Le samedi, dans l’après-midi, Julia reprit un TER pour Marseille, un aller-retour. Il y aurait un match le soir même et déjà elle remarquait des supporters avec des peintures sur le visage. Au début de leurs recherches, elle n’osait pas montrer la photographie de Manuel, jusqu’à ce qu’elle en fasse tirer des dizaines d’exemplaires. Elle les distribuait et ensuite elle venait les reprendre. Une seule fois une jeune femme s’était souvenue des deux garçons, de Julien bien sûr, parce qu’il était beau, mais aussi de Manuel :

— Il avait sorti des petites voitures d’un sac et les alignait sur ses deux cuisses. Les gens riaient sans se rendre compte que le pauvre n’avait pas toute sa tête mais lui s’en moquait. Son frère m’a dit qu’ensemble ils allaient voir le match et je me souviens que lorsqu’il entendait ce mot il éclatait de rire et nous regardait, l’air heureux. J’ai su qu’il avait disparu, à Bandol paraît-il ?

Il y avait eu plusieurs articles dans les journaux, même les nationaux. Manuel serait descendu, se serait peut-être perdu dans les collines au-dessus de Bandol. Mais il pouvait également avoir quitté le train plus tôt. Le contrôleur avait bien poinçonné les deux billets, Julien lui expliquant que son frère était aux toilettes.

— Ce jeune homme m’a même montré le sac qui marquait la place de son frère.

Ce soir-là, exceptionnellement, les deux garçons avaient repris le TER de 19 h 57 à Marseille. Julien l’avait expliqué.

— Manuel était trop énervé, bien avant d’être au stade Vélodrome. J’ai préféré reprendre le train pour Toulon et il ne s’est pas mis en colère comme il aurait pu le faire. Dès qu’il a été assis dans le wagon, il a aligné ses petites voitures sur la banquette en face de lui. Il n’y avait que très peu de voyageurs. Un TGV nous a croisés et notre train a tremblé, les miniatures sont tombées. Il les a remises dans le sac, s’est levé. Je l’ai accompagné aux toilettes et je suis revenu m’asseoir justement parce qu’il m’avait laissé le sac. C’est alors que le contrôleur est passé. Manuel est revenu ensuite prendre son sac, est reparti. J’ai pensé qu’ayant réparé son oubli il était à nouveau dans les toilettes. Comme on arrivait à Bandol, j’ai voulu lui dire qu’il ne fallait pas les utiliser en gare, mais il n’y était plus. Je n’ai pas réalisé tout de suite qu’il aurait pu descendre. Le train reparti, j’ai continué de le chercher tout du long. J’ai averti le contrôleur, qui, à l’arrêt suivant, a donné l’alerte.

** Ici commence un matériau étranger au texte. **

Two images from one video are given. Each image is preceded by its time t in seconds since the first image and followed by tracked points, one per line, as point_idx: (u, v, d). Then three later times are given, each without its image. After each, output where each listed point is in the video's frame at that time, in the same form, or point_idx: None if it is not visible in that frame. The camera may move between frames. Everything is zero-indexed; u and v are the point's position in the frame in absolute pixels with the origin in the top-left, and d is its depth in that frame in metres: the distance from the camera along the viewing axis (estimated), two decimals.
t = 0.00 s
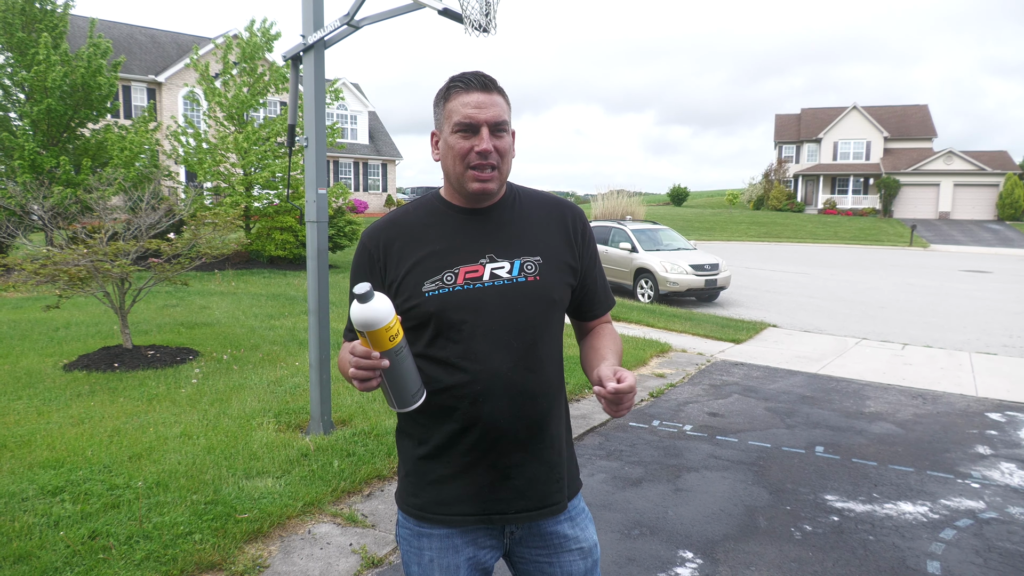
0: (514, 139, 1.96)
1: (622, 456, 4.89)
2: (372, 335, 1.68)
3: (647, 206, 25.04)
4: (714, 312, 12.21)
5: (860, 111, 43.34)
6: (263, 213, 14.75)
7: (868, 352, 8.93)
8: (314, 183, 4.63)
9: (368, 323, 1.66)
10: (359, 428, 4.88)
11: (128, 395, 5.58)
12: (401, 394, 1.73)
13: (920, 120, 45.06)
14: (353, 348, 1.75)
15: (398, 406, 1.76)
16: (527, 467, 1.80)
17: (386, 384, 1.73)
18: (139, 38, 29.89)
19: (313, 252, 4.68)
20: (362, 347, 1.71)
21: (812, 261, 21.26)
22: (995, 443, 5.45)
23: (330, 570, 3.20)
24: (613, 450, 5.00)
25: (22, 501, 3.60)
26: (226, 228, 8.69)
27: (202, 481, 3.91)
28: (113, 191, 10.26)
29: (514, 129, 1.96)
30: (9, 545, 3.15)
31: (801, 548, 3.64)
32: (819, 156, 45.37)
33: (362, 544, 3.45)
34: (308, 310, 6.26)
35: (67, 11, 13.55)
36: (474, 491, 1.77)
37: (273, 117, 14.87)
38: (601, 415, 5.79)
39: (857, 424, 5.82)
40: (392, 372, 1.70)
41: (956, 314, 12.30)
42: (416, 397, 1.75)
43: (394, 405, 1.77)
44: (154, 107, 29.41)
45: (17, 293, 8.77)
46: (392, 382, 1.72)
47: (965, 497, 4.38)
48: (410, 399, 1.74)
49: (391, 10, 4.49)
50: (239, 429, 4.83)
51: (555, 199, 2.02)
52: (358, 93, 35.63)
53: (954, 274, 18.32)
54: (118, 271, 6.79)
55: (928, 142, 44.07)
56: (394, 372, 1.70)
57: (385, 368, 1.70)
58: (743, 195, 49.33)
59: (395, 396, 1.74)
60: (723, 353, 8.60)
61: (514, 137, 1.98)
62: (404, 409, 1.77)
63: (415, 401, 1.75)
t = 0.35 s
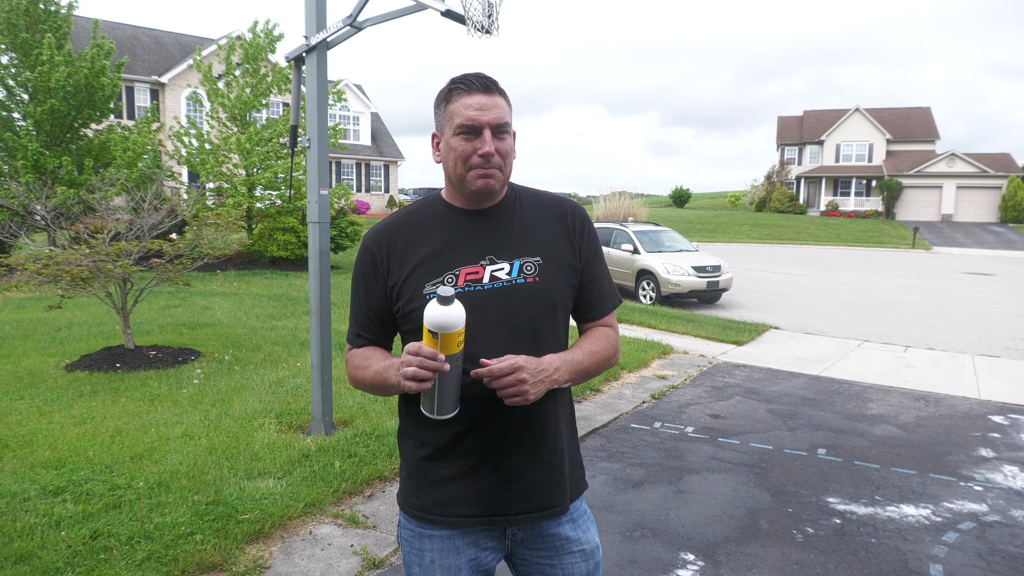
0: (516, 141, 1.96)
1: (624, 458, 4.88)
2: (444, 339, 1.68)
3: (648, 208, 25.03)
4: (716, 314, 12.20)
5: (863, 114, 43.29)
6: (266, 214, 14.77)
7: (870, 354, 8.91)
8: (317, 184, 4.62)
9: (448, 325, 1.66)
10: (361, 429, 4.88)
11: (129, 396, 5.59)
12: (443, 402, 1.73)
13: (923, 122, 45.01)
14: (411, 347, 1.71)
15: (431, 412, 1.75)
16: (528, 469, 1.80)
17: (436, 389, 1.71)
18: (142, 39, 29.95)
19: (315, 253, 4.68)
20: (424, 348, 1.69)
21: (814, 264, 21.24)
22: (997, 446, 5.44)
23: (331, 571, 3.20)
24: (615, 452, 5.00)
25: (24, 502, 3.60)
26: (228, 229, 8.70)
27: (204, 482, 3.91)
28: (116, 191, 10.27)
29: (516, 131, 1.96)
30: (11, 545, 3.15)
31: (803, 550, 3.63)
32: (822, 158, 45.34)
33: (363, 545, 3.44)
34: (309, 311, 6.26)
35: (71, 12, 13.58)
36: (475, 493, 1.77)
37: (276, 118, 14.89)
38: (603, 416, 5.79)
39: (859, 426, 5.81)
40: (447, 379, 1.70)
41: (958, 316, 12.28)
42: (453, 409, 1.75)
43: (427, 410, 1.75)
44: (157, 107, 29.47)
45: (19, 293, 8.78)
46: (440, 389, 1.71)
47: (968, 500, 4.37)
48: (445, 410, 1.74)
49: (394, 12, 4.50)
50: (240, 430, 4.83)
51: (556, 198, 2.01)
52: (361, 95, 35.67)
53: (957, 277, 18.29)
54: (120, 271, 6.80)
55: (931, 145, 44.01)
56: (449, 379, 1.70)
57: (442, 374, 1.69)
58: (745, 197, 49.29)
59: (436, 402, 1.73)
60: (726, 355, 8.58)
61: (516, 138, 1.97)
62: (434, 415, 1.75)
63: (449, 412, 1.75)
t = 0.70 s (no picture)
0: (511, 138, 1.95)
1: (623, 457, 4.88)
2: (407, 347, 1.67)
3: (649, 207, 25.01)
4: (716, 313, 12.19)
5: (863, 113, 43.26)
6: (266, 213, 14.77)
7: (870, 354, 8.91)
8: (316, 183, 4.62)
9: (406, 333, 1.65)
10: (360, 429, 4.88)
11: (129, 395, 5.58)
12: (415, 408, 1.72)
13: (924, 122, 44.97)
14: (378, 355, 1.72)
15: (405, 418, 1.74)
16: (526, 469, 1.80)
17: (404, 396, 1.71)
18: (142, 38, 29.95)
19: (314, 252, 4.67)
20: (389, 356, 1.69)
21: (815, 263, 21.23)
22: (997, 445, 5.43)
23: (330, 570, 3.20)
24: (614, 451, 5.00)
25: (23, 501, 3.60)
26: (228, 228, 8.70)
27: (203, 481, 3.90)
28: (115, 191, 10.27)
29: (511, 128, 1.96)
30: (9, 544, 3.14)
31: (802, 550, 3.62)
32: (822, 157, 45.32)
33: (363, 544, 3.44)
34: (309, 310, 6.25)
35: (70, 10, 13.56)
36: (474, 493, 1.77)
37: (276, 117, 14.89)
38: (602, 416, 5.78)
39: (859, 426, 5.80)
40: (413, 385, 1.69)
41: (959, 316, 12.27)
42: (427, 415, 1.74)
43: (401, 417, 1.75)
44: (157, 106, 29.47)
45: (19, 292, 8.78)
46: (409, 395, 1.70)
47: (967, 499, 4.36)
48: (420, 416, 1.73)
49: (393, 10, 4.49)
50: (240, 429, 4.83)
51: (553, 196, 2.01)
52: (361, 94, 35.67)
53: (957, 276, 18.28)
54: (120, 270, 6.79)
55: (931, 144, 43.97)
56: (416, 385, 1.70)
57: (410, 380, 1.69)
58: (745, 196, 49.27)
59: (408, 409, 1.72)
60: (725, 354, 8.58)
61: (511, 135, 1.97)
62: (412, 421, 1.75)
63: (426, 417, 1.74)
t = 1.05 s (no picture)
0: (504, 137, 1.95)
1: (621, 456, 4.89)
2: (371, 348, 1.69)
3: (646, 207, 25.03)
4: (714, 313, 12.20)
5: (860, 112, 43.33)
6: (263, 213, 14.75)
7: (867, 353, 8.92)
8: (313, 182, 4.61)
9: (366, 335, 1.66)
10: (358, 428, 4.88)
11: (127, 395, 5.58)
12: (396, 406, 1.74)
13: (921, 121, 45.05)
14: (352, 356, 1.77)
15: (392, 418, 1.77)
16: (526, 469, 1.80)
17: (383, 395, 1.74)
18: (139, 38, 29.90)
19: (312, 252, 4.66)
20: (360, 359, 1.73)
21: (812, 262, 21.27)
22: (994, 444, 5.45)
23: (328, 570, 3.20)
24: (612, 450, 5.00)
25: (21, 501, 3.60)
26: (226, 228, 8.69)
27: (202, 481, 3.90)
28: (112, 191, 10.25)
29: (504, 126, 1.95)
30: (8, 545, 3.14)
31: (800, 548, 3.63)
32: (819, 157, 45.38)
33: (362, 543, 3.44)
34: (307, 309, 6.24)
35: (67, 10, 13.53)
36: (473, 493, 1.77)
37: (274, 117, 14.87)
38: (601, 415, 5.79)
39: (856, 424, 5.81)
40: (388, 384, 1.72)
41: (956, 315, 12.30)
42: (411, 412, 1.75)
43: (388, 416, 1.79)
44: (154, 106, 29.42)
45: (15, 292, 8.76)
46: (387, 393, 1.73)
47: (965, 497, 4.38)
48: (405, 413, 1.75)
49: (390, 10, 4.49)
50: (238, 429, 4.83)
51: (551, 195, 2.01)
52: (359, 93, 35.66)
53: (954, 275, 18.31)
54: (117, 271, 6.78)
55: (928, 143, 44.05)
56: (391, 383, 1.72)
57: (384, 378, 1.72)
58: (743, 196, 49.32)
59: (390, 408, 1.75)
60: (723, 353, 8.60)
61: (505, 134, 1.97)
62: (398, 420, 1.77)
63: (411, 413, 1.76)
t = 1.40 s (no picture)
0: (500, 132, 1.95)
1: (621, 454, 4.89)
2: (331, 299, 1.74)
3: (646, 205, 25.04)
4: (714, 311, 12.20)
5: (860, 110, 43.31)
6: (263, 212, 14.74)
7: (867, 350, 8.93)
8: (313, 182, 4.61)
9: (328, 281, 1.71)
10: (359, 427, 4.88)
11: (127, 394, 5.58)
12: (370, 366, 1.78)
13: (921, 119, 45.03)
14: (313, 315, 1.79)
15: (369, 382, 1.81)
16: (526, 466, 1.80)
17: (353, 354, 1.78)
18: (138, 38, 29.89)
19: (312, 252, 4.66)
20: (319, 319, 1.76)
21: (812, 260, 21.28)
22: (994, 441, 5.45)
23: (329, 569, 3.20)
24: (612, 448, 5.00)
25: (22, 501, 3.60)
26: (226, 228, 8.69)
27: (202, 480, 3.91)
28: (112, 191, 10.25)
29: (500, 122, 1.95)
30: (8, 544, 3.14)
31: (800, 546, 3.64)
32: (819, 155, 45.37)
33: (362, 542, 3.45)
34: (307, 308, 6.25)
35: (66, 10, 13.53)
36: (474, 490, 1.78)
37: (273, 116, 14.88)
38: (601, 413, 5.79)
39: (856, 422, 5.82)
40: (356, 339, 1.75)
41: (956, 312, 12.31)
42: (387, 370, 1.79)
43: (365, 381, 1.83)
44: (153, 105, 29.43)
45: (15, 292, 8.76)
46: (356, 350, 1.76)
47: (965, 495, 4.38)
48: (381, 371, 1.79)
49: (390, 9, 4.49)
50: (239, 428, 4.83)
51: (552, 192, 2.01)
52: (358, 93, 35.66)
53: (954, 273, 18.33)
54: (117, 270, 6.78)
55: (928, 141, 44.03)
56: (358, 337, 1.75)
57: (349, 333, 1.75)
58: (743, 194, 49.37)
59: (364, 368, 1.78)
60: (723, 351, 8.60)
61: (501, 129, 1.96)
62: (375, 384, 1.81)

La jeune femme supporter lui parlait toujours mais Julia ne l’écoutait plus.

— C’est pourquoi votre frère ne vient plus aux matches ?

Elle paraissait le regretter, ne s’en cachait pas, regardant Julia tranquillement.

— Je comprends que ça doit bouleverser.

À Marseille, elle monta dans le train que les deux garçons avaient pris ce jour-là. Lorsque Julien annonçait à Manuel qu’il allait voir le match « pour de vrai », il ne le faisait que peu avant le départ, sinon le garçon entrait dans un état d’excitation difficile à contrôler, se tenait prêt, son sac en toile à la main, tremblant d’impatience. Mais le jour de sa disparition, l’OM recevait le PSG, et dans le wagon les supporters varois étaient survoltés, l’ambiance folle avec des chants, des cris hostiles aux Parisiens, comme si on leur avait déclaré la guerre.

— Je crois que Manuel a mal supporté cette véritable hystérie autour de lui, s’était justifié Julien. Je ne l’ai pas compris tout de suite car moi-même je me suis laissé gagner par cette fièvre excessive. C’est ensuite que je me suis rendu compte que Manuel ne pourrait aller jusqu’à la fin du match sans avoir une crise.